■ What you need to do
State how many lines in the entries below hold the word "stated", with nothing besides the number.

START Dataset entries

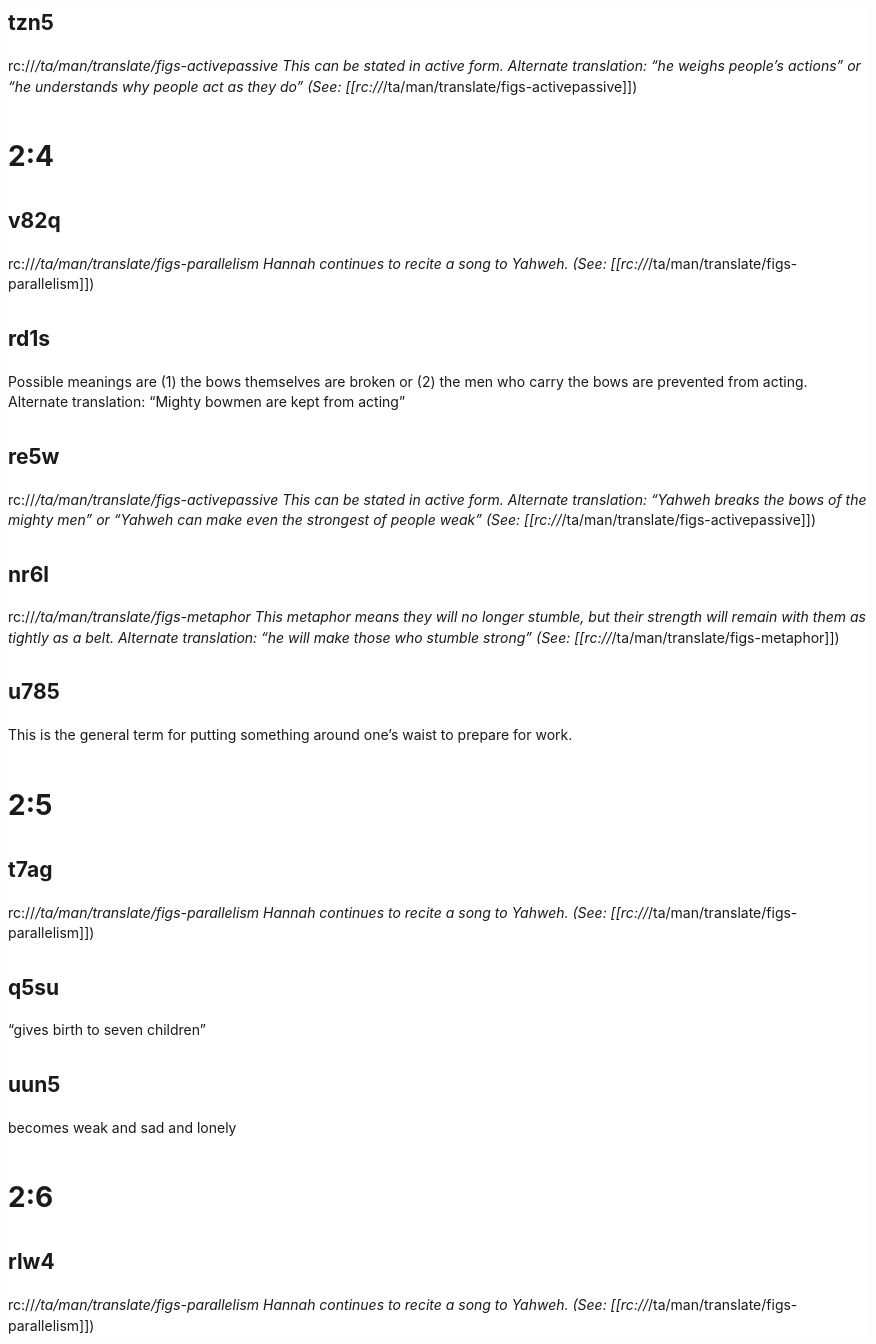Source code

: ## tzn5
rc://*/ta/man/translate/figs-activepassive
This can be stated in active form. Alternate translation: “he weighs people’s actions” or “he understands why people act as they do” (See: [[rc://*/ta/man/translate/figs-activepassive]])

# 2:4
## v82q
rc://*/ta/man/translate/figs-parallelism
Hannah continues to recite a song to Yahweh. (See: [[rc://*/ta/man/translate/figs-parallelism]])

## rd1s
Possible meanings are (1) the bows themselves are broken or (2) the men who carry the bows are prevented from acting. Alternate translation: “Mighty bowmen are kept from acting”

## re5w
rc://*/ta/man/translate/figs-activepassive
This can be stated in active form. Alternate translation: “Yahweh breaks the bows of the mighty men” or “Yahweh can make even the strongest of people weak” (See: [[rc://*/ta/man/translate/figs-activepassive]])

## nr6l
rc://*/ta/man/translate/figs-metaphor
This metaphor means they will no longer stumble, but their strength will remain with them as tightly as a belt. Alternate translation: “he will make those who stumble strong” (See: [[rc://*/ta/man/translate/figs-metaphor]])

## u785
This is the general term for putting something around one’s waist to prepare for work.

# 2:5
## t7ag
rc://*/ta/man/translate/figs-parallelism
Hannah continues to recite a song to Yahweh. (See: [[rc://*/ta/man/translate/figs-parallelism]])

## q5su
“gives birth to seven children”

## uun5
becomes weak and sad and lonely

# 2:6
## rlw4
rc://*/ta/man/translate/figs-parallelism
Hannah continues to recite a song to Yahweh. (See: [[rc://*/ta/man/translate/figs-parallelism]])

END Dataset entries

■ Written answer
2